In yesterday's Bakersfield Californian I wrote that we shouldn't be doing any happy dances over claims that the U.S. economy seems to be recovering, or that the worst elements of a collapsing economy seem to be leveling out. In today's Financial Times' their sentiment for the global economy - which includes the U.S. - suggests there is a "pause" in the global economic slowdown.
As proof, the Times points to "long-term" economic indicators used by the Organisation for Economic Co-operation and Development (OECD) to project economic patterns (click on graph to expand).
Could I be off about the U.S. recession? Should we be preparing ourselves for a "pause" in the economic decline in the U.S.? Perhaps. But not for the reasons the OECD is suggesting. The insights of the OECD are determined by "growth cycle" trends, which may not be applicable given the type of meltdown we are currently experiencing. Specifically, what we are experiencing is tied to stupidity, greed, and a lack of regulation.
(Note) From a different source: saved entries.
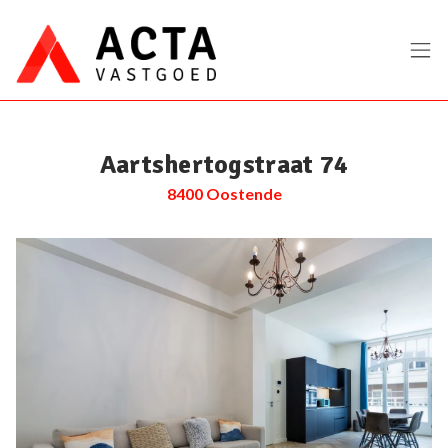
Menu overslaan en naar de inhoud gaan
Aartshertogstraat 74
8400 Oostende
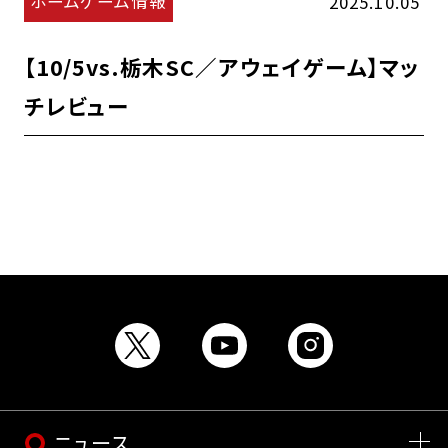
ホームゲーム情報
2025.10.05
【10/5vs.栃木SC／アウェイゲーム】マッ
チレビュー
ニュース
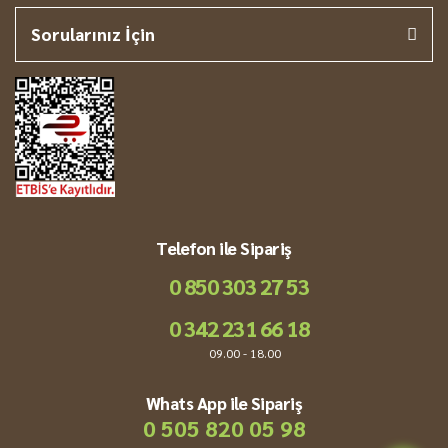
Sorularınız İçin
Telefon ile Sipariş
0 850 303 27 53
0 342 231 66 18
09.00 - 18.00
Whats App ile Sipariş
0 505 820 05 98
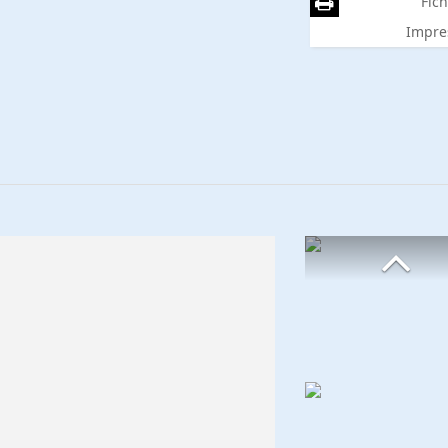
Fich
Impre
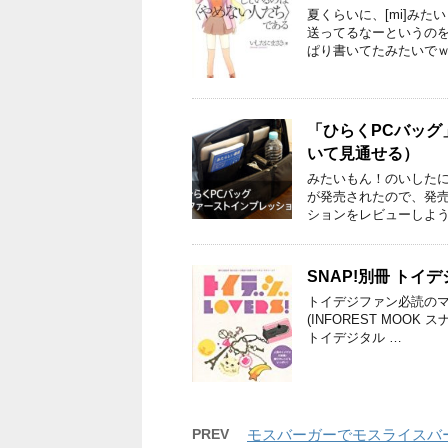
夏くらいに、[mi]みた
送ってるなーというの
ぱり書いてたみたいでｗ
「ひらくPCバッ
いて見通せる）
みたいもん！のいしたにまさ
が発売されたので、発
ションをレビューしよう
SNAP!別冊 トイデジ
トイデジファン必読のマニア
(INFOREST MOO
トイデジタル …
PREV
モスバーガーでモスライスバ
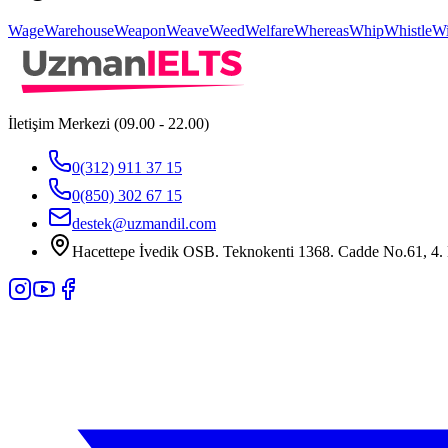
Wage
Warehouse
Weapon
Weave
Weed
Welfare
Whereas
Whip
Whistle
Wi
İletişim Merkezi (09.00 - 22.00)
0(312) 911 37 15
0(850) 302 67 15
destek@uzmandil.com
Hacettepe İvedik OSB. Teknokenti 1368. Cadde No.61, 4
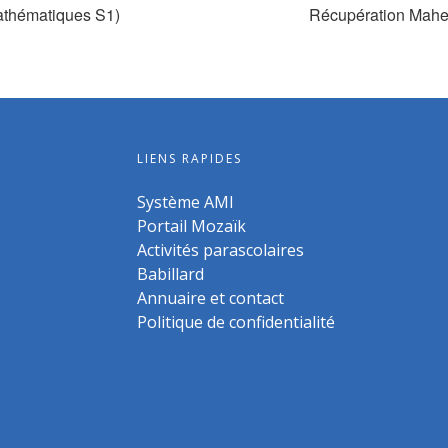
athématiques S1)
Récupération Mahe
LIENS RAPIDES
Système AMI
Portail Mozaïk
Activités parascolaires
Babillard
Annuaire et contact
Politique de confidentialité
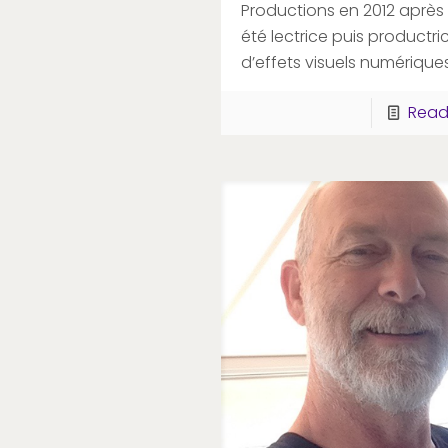
Productions en 2012 après 
été lectrice puis productri
d’effets visuels numériques
Read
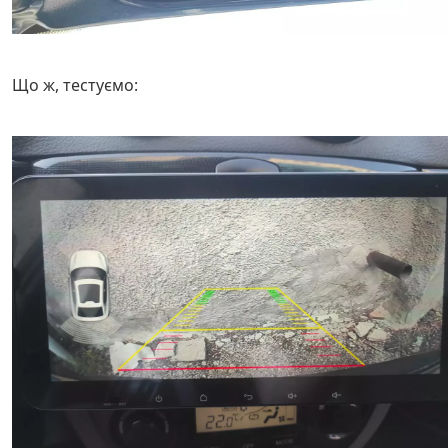
Що ж, тестуємо:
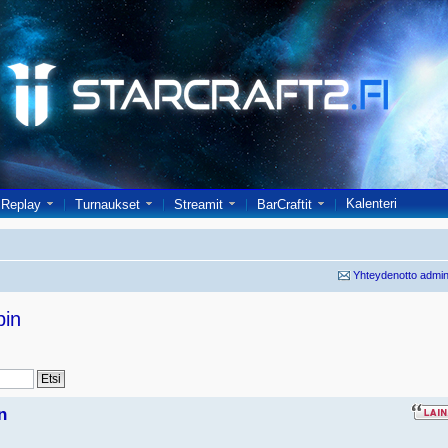
Kalenteri
Replay
Turnaukset
Streamit
BarCraftit
Yhteydenotto admin
pin
n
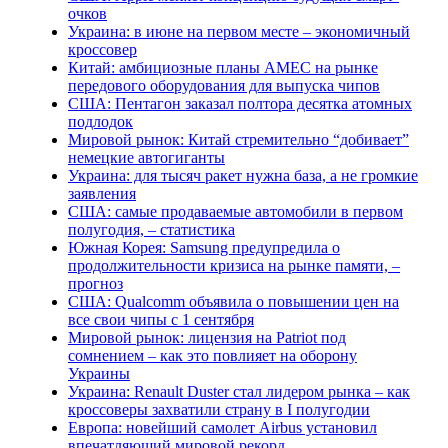
очков
Украина: в июне на первом месте – экономичный
кроссовер
Китай: амбициозные планы AMEC на рынке
передового оборудования для выпуска чипов
США: Пентагон заказал полтора десятка атомных
подлодок
Мировой рынок: Китай стремительно “добивает”
немецкие автогиганты
Украина: для тысяч ракет нужна база, а не громкие
заявления
США: самые продаваемые автомобили в первом
полугодия, – статистика
Южная Корея: Samsung предупредила о
продолжительности кризиса на рынке памяти, –
прогноз
США: Qualcomm объявила о повышении цен на
все свои чипы с 1 сентября
Мировой рынок: лицензия на Patriot под
сомнением – как это повлияет на оборону
Украины
Украина: Renault Duster стал лидером рынка – как
кроссоверы захватили страну в I полугодии
Европа: новейший самолет Airbus установил
впечатляющий мировой рекорд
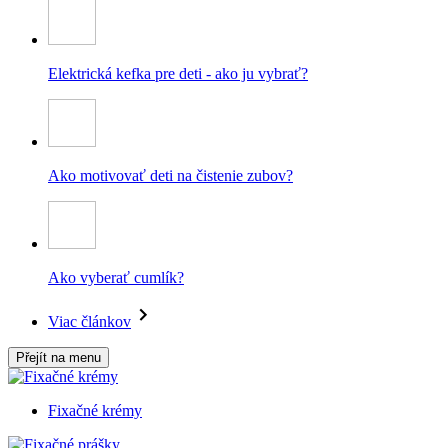
Elektrická kefka pre deti - ako ju vybrať?
Ako motivovať deti na čistenie zubov?
Ako vyberať cumlík?
Viac článkov
Přejít na menu
Fixačné krémy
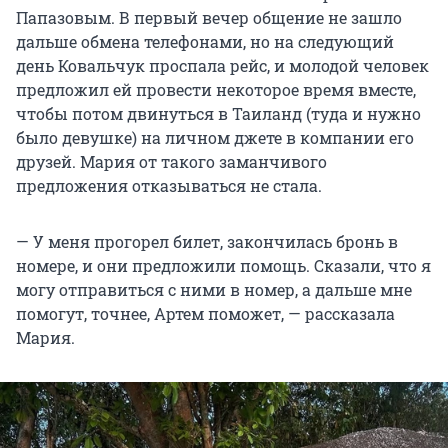
Папазовым. В первый вечер общение не зашло
дальше обмена телефонами, но на следующий
день Ковальчук проспала рейс, и молодой человек
предложил ей провести некоторое время вместе,
чтобы потом двинуться в Таиланд (туда и нужно
было девушке) на личном джете в компании его
друзей. Мария от такого заманчивого
предложения отказываться не стала.
— У меня прогорел билет, закончилась бронь в
номере, и они предложили помощь. Сказали, что я
могу отправиться с ними в номер, а дальше мне
помогут, точнее, Артем поможет, — рассказала
Мария.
As far as I can see, the same market players who got us into this mess have not been fired, the same system of "reward" is in place, and the deregulation that took place in the 1980s and 1990s has not been rolled back. Then we have the massive consumer debt loads and stagnating wages confronting the American taxpayer.
Simply put, the problem is not cyclical, it's structural.
- Mark
UPDATE: Thanks to Mark Thoma's site, Economist's View, I've found a couple of articles that agree with me here and here.